↓↓↓

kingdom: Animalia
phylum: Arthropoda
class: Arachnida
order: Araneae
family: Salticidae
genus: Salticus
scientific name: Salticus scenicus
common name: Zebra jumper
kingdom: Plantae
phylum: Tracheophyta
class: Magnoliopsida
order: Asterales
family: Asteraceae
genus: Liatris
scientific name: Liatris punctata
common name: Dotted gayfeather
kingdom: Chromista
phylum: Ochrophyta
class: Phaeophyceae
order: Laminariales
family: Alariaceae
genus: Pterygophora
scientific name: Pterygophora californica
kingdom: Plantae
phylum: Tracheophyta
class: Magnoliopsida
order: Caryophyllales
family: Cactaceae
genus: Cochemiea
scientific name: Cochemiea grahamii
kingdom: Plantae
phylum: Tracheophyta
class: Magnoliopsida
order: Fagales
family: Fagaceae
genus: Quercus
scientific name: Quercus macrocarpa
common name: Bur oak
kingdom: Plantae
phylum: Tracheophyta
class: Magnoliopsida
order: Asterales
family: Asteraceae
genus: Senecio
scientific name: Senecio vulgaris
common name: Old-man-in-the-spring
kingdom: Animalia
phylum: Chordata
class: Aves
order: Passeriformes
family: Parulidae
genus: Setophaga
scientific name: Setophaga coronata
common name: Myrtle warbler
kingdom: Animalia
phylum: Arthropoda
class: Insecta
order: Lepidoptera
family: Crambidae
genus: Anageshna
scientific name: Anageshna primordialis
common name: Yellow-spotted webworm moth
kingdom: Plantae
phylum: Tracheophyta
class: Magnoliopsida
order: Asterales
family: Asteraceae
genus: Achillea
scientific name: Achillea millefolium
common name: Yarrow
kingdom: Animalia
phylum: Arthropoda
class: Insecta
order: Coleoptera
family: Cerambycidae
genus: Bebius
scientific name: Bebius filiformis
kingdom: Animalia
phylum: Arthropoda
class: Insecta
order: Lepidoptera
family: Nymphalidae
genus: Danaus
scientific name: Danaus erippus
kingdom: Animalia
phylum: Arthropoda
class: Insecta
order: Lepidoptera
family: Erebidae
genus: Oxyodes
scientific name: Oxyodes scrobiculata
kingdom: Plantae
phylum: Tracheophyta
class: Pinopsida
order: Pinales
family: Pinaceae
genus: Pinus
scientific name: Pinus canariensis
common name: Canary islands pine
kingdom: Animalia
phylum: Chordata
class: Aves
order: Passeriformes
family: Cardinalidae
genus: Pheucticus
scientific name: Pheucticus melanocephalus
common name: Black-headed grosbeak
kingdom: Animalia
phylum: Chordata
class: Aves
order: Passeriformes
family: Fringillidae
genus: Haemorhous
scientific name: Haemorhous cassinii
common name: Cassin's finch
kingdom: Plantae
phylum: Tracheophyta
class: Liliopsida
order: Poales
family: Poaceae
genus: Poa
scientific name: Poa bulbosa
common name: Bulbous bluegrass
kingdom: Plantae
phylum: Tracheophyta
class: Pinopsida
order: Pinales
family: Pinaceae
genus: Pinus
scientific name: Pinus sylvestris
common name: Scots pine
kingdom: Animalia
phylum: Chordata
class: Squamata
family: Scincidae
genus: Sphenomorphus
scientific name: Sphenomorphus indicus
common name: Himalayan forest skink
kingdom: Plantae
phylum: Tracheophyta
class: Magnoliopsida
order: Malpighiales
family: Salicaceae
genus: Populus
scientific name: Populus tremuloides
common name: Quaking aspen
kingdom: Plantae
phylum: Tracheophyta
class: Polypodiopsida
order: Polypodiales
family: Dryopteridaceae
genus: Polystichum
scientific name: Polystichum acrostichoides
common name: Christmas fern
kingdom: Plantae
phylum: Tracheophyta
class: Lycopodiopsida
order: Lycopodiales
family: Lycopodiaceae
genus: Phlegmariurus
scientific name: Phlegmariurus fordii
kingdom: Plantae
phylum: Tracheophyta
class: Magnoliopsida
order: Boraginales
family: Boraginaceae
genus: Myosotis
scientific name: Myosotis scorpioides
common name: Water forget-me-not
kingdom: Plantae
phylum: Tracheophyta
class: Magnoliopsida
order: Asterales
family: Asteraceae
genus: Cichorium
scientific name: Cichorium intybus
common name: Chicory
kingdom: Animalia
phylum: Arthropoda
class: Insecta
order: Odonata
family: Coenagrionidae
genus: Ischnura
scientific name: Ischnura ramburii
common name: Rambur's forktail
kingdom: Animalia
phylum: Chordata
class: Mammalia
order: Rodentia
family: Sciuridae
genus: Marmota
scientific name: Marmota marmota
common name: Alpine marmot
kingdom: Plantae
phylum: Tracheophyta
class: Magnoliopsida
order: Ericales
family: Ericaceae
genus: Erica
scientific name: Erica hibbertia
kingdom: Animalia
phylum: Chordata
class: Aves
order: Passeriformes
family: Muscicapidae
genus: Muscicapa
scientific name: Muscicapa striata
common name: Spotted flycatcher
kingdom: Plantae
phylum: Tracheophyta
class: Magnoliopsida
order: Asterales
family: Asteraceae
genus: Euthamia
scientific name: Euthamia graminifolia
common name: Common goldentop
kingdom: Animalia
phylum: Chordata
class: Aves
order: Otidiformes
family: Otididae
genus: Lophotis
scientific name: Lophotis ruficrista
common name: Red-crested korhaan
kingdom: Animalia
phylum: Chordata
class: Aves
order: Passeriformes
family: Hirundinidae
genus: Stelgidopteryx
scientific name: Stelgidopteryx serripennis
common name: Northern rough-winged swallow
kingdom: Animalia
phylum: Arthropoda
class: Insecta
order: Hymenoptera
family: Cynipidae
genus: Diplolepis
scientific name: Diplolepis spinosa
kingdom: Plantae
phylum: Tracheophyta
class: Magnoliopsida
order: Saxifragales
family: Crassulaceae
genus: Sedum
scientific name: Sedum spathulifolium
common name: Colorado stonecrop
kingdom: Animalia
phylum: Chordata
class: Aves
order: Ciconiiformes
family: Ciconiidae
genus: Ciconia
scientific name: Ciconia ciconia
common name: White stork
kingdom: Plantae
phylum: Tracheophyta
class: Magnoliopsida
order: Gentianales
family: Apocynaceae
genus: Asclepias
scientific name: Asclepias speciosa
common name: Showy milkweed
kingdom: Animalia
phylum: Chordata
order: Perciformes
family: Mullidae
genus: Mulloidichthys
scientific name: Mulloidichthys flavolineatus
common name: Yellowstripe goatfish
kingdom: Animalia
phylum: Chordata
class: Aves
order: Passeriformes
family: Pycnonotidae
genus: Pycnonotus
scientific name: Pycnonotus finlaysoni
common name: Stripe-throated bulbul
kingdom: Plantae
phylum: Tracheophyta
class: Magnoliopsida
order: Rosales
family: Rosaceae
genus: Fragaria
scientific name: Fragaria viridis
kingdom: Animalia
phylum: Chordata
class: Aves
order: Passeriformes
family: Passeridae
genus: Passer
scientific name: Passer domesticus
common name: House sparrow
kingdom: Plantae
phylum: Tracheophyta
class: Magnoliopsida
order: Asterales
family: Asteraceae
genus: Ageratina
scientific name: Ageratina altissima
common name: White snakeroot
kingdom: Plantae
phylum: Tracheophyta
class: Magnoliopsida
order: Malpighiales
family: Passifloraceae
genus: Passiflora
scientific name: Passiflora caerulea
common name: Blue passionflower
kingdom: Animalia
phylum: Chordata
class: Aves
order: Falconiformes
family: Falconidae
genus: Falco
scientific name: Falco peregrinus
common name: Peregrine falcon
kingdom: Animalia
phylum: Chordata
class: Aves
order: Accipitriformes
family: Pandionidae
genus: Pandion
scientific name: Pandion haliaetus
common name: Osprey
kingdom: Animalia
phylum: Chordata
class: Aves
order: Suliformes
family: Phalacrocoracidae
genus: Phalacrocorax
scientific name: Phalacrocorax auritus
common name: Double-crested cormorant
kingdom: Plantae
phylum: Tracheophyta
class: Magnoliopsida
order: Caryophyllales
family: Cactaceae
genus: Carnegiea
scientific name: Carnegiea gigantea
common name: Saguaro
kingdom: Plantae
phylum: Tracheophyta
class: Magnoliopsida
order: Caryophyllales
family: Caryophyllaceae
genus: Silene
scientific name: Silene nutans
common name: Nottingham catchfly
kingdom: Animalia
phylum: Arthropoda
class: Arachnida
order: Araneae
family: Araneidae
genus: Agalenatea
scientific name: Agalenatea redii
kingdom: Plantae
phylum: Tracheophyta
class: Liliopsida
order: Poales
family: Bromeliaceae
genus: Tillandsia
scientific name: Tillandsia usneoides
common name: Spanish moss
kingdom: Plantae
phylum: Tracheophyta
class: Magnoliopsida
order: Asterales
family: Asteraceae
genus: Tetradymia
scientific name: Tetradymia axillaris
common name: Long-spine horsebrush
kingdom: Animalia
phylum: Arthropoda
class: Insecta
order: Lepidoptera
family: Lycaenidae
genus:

↑↑↑

Reproduce the data exactly, from its first line through the line that contains "phylum: Ochrophyta", including both of those lines.

kingdom: Animalia
phylum: Arthropoda
class: Arachnida
order: Araneae
family: Salticidae
genus: Salticus
scientific name: Salticus scenicus
common name: Zebra jumper
kingdom: Plantae
phylum: Tracheophyta
class: Magnoliopsida
order: Asterales
family: Asteraceae
genus: Liatris
scientific name: Liatris punctata
common name: Dotted gayfeather
kingdom: Chromista
phylum: Ochrophyta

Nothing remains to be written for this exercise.